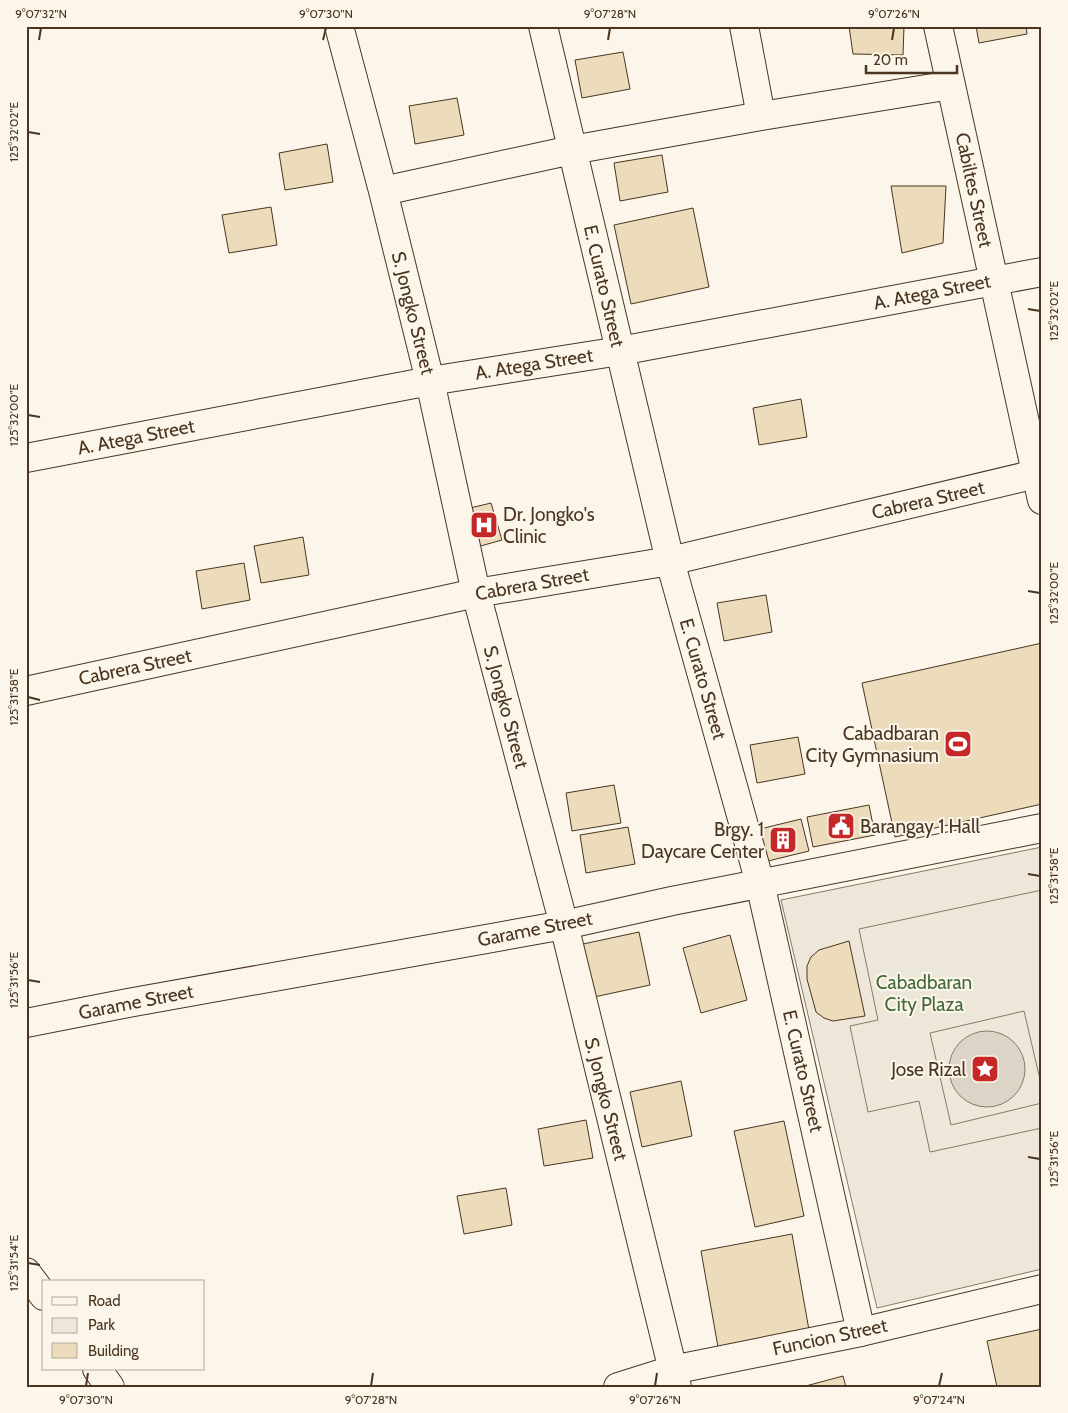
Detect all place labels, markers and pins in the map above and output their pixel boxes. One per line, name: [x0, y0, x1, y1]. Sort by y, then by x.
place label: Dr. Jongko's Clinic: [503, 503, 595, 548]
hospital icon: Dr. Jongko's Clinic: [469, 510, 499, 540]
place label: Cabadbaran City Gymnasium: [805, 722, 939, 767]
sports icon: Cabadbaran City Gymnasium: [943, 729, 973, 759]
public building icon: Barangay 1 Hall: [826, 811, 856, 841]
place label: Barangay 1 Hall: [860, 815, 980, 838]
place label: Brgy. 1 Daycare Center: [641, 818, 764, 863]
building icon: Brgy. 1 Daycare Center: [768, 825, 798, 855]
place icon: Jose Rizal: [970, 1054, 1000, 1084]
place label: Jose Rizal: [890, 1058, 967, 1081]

■ **About this task**:
Quote each entry above verbatim and drop the pictures.

■ **Written answer**:
Detect all place labels, markers and pins in the map above and output their pixel boxes. One per line, name: [x0, y0, x1, y1]. Sort by y, then by x.
place label: Dr. Jongko's Clinic: [503, 503, 595, 548]
hospital icon: Dr. Jongko's Clinic: [469, 510, 499, 540]
place label: Cabadbaran City Gymnasium: [805, 722, 939, 767]
sports icon: Cabadbaran City Gymnasium: [943, 729, 973, 759]
public building icon: Barangay 1 Hall: [826, 811, 856, 841]
place label: Barangay 1 Hall: [860, 815, 980, 838]
place label: Brgy. 1 Daycare Center: [641, 818, 764, 863]
building icon: Brgy. 1 Daycare Center: [768, 825, 798, 855]
place icon: Jose Rizal: [970, 1054, 1000, 1084]
place label: Jose Rizal: [890, 1058, 967, 1081]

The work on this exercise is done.